• WRITTEN PROBLEM 1
Format the listing as a two-column CSV with the columns rank and name, one row per line, each value in its own quoted field with any line breaks turned into spaces. Begin at the listing line that has "family: Muscicapidae" and stop after the line that has "genus: Rhopodytes".

• EXCERPTED PASSAGE
## Begin

Its organizers call it a game, but for participants this is a serious adventure. It is not an endurance test, but you will exert yourself. At your disposal you have your legs, bicycles, roller skates, scooters, roller sneakers, and an entire city, strewn with riddles. It is Running City, the urban orienteering competition that has become Europe’s most popular game, and it has just taken place in Moscow for the eighth time.
Those who have not heard of Running City look around them in surprise, wondering why so many people are out and about on Saturday morning, wearing numbered badges around their necks. Why is everyone walking, running, biking, riding with such intense concentration? They are engaged in a serious business: playing.
It is early saturday morning, a time when the city sleeps. But today, April 21, it is unusually crowded in the area around Moscow’s University of Geodesy and Cartography near the city center. Stranger still, everyone is smiling. All these friendly folks are Running City participants. Conceived in the late nineties by Igor Golyshev, a computer programmer from St. Petersburg, the first games took place in that city in 2000, and they gained immediate popularity. The event combined local cultural knowledge (one, for instance, followed routes from the books of Dostoyevsky), inclusiveness (a range of categories open to people with different levels of physical or athletic ability), and a questing spirit, with the opportunity to walk through beautiful St. Petersburg. The goal was to get to know one’s city better, and to discover its secrets in the company of friends. Players visit checkpoints marked on a map, some of them hidden, and the course is timed.

## End

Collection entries

## Begin

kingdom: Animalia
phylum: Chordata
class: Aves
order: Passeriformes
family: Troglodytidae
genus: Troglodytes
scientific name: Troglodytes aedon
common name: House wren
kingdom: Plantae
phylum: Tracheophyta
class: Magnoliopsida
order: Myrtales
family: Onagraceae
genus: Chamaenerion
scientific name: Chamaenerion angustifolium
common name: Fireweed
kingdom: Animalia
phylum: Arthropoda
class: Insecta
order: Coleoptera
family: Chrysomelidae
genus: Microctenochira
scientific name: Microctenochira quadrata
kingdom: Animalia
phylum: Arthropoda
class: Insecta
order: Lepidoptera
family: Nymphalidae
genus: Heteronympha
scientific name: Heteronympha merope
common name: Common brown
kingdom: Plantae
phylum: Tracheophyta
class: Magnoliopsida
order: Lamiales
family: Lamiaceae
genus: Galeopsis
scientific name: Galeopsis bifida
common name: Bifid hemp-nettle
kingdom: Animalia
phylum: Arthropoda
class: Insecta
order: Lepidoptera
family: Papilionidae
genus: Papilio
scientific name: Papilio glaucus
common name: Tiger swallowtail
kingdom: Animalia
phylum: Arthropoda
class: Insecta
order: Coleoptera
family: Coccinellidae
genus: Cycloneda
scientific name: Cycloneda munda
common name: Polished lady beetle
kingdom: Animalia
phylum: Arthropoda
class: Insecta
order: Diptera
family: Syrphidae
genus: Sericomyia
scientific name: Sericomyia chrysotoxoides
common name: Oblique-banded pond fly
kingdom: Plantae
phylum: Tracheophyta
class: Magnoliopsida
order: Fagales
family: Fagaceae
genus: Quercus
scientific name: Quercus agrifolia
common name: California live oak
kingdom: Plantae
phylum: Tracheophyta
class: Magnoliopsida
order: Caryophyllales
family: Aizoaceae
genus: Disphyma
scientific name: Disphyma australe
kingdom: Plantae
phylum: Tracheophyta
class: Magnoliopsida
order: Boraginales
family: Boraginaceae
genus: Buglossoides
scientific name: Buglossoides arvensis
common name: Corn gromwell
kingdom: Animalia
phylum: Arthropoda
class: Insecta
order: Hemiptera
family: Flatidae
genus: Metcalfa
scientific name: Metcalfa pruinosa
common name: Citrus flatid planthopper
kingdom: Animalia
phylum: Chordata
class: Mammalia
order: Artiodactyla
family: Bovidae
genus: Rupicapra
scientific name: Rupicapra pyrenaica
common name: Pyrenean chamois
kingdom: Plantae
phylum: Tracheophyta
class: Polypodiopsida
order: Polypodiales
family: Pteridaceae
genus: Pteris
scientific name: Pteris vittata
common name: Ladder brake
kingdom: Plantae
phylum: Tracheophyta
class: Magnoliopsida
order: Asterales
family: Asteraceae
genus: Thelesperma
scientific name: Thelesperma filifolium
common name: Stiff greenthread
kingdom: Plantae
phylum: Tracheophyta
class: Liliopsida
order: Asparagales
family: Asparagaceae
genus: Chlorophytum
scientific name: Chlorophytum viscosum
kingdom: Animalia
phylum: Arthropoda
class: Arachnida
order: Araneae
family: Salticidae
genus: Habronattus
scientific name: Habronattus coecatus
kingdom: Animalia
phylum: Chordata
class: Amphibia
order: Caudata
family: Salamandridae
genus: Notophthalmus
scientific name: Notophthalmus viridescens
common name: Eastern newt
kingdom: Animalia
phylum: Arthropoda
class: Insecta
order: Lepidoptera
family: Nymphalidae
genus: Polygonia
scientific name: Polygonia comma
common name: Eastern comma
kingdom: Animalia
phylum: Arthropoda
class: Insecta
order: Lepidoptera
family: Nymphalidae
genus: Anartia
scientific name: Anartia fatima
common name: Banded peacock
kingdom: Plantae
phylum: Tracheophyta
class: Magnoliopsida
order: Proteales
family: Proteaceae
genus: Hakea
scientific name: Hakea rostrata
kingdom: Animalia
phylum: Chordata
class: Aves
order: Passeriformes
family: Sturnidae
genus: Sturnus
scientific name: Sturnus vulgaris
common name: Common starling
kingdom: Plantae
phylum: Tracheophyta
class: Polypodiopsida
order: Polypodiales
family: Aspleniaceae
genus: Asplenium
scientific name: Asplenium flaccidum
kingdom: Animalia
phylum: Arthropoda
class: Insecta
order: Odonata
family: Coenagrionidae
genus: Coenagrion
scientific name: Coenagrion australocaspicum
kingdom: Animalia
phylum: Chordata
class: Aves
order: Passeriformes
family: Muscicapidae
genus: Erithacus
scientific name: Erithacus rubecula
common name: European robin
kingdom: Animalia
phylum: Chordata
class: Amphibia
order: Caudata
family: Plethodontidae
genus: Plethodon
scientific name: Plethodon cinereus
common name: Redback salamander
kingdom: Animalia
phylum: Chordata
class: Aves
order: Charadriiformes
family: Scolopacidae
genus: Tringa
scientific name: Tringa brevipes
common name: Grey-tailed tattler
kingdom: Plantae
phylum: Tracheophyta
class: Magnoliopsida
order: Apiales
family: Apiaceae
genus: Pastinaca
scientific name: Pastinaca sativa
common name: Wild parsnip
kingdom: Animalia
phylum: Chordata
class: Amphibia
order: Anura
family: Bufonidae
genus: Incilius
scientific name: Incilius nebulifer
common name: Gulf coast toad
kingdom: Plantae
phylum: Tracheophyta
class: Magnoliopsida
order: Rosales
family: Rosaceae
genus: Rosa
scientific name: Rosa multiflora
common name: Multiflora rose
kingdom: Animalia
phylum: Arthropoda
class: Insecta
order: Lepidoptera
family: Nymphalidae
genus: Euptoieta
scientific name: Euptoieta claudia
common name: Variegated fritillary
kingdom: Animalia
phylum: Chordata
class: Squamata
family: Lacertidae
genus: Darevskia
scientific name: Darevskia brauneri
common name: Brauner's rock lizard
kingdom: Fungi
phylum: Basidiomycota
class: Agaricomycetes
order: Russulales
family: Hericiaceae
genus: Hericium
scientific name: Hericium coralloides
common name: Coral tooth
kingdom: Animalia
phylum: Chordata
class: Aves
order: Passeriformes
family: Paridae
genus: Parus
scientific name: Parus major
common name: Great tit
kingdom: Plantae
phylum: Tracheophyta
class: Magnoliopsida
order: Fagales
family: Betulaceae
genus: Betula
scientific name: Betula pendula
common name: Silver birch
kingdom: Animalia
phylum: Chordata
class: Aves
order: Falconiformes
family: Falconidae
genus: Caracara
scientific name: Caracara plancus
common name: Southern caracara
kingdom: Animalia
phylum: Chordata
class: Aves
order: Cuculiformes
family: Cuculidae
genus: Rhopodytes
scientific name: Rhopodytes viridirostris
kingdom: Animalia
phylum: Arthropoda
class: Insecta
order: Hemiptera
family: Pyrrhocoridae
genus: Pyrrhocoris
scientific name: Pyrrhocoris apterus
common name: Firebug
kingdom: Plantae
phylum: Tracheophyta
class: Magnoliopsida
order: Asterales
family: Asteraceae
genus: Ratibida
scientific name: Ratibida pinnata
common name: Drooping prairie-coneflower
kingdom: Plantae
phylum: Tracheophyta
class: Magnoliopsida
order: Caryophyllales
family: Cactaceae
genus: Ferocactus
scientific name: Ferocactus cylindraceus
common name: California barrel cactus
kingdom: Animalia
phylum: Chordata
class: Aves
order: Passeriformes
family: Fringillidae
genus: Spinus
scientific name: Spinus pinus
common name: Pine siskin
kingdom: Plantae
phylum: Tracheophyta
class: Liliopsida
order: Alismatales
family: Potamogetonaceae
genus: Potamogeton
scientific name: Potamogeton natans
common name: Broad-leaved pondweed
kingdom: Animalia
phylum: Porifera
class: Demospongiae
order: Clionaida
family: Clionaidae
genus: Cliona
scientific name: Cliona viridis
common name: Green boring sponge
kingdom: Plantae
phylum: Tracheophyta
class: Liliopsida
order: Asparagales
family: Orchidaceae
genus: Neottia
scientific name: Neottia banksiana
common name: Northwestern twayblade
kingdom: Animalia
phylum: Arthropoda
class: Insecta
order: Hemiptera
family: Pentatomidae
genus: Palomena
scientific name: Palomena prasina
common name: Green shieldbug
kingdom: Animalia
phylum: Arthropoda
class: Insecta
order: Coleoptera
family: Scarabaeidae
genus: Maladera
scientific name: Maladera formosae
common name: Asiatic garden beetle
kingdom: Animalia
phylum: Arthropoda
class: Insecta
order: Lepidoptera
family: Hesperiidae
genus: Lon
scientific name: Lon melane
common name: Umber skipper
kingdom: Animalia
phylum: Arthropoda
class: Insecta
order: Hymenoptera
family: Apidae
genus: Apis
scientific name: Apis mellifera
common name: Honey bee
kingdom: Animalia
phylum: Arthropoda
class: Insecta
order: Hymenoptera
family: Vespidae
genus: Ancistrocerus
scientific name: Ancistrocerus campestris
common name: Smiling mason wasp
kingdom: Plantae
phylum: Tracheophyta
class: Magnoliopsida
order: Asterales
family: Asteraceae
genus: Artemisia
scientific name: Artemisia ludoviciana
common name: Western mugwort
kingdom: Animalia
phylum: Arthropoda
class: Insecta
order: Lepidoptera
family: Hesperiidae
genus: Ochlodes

## End

• WRITTEN PROBLEM 2
Retype the Running City article word for word, beginning at the words "Its organizers call" and stopping after "the eighth time.".

• ANSWER 1
rank,name
"family:","Muscicapidae"
"genus:","Erithacus"
"scientific name:","Erithacus rubecula"
"common name:","European robin"
"kingdom:","Animalia"
"phylum:","Chordata"
"class:","Amphibia"
"order:","Caudata"
"family:","Plethodontidae"
"genus:","Plethodon"
"scientific name:","Plethodon cinereus"
"common name:","Redback salamander"
"kingdom:","Animalia"
"phylum:","Chordata"
"class:","Aves"
"order:","Charadriiformes"
"family:","Scolopacidae"
"genus:","Tringa"
"scientific name:","Tringa brevipes"
"common name:","Grey-tailed tattler"
"kingdom:","Plantae"
"phylum:","Tracheophyta"
"class:","Magnoliopsida"
"order:","Apiales"
"family:","Apiaceae"
"genus:","Pastinaca"
"scientific name:","Pastinaca sativa"
"common name:","Wild parsnip"
"kingdom:","Animalia"
"phylum:","Chordata"
"class:","Amphibia"
"order:","Anura"
"family:","Bufonidae"
"genus:","Incilius"
"scientific name:","Incilius nebulifer"
"common name:","Gulf coast toad"
"kingdom:","Plantae"
"phylum:","Tracheophyta"
"class:","Magnoliopsida"
"order:","Rosales"
"family:","Rosaceae"
"genus:","Rosa"
"scientific name:","Rosa multiflora"
"common name:","Multiflora rose"
"kingdom:","Animalia"
"phylum:","Arthropoda"
"class:","Insecta"
"order:","Lepidoptera"
"family:","Nymphalidae"
"genus:","Euptoieta"
"scientific name:","Euptoieta claudia"
"common name:","Variegated fritillary"
"kingdom:","Animalia"
"phylum:","Chordata"
"class:","Squamata"
"family:","Lacertidae"
"genus:","Darevskia"
"scientific name:","Darevskia brauneri"
"common name:","Brauner's rock lizard"
"kingdom:","Fungi"
"phylum:","Basidiomycota"
"class:","Agaricomycetes"
"order:","Russulales"
"family:","Hericiaceae"
"genus:","Hericium"
"scientific name:","Hericium coralloides"
"common name:","Coral tooth"
"kingdom:","Animalia"
"phylum:","Chordata"
"class:","Aves"
"order:","Passeriformes"
"family:","Paridae"
"genus:","Parus"
"scientific name:","Parus major"
"common name:","Great tit"
"kingdom:","Plantae"
"phylum:","Tracheophyta"
"class:","Magnoliopsida"
"order:","Fagales"
"family:","Betulaceae"
"genus:","Betula"
"scientific name:","Betula pendula"
"common name:","Silver birch"
"kingdom:","Animalia"
"phylum:","Chordata"
"class:","Aves"
"order:","Falconiformes"
"family:","Falconidae"
"genus:","Caracara"
"scientific name:","Caracara plancus"
"common name:","Southern caracara"
"kingdom:","Animalia"
"phylum:","Chordata"
"class:","Aves"
"order:","Cuculiformes"
"family:","Cuculidae"
"genus:","Rhopodytes"

• ANSWER 2
Its organizers call it a game, but for participants this is a serious adventure. It is not an endurance test, but you will exert yourself. At your disposal you have your legs, bicycles, roller skates, scooters, roller sneakers, and an entire city, strewn with riddles. It is Running City, the urban orienteering competition that has become Europe’s most popular game, and it has just taken place in Moscow for the eighth time.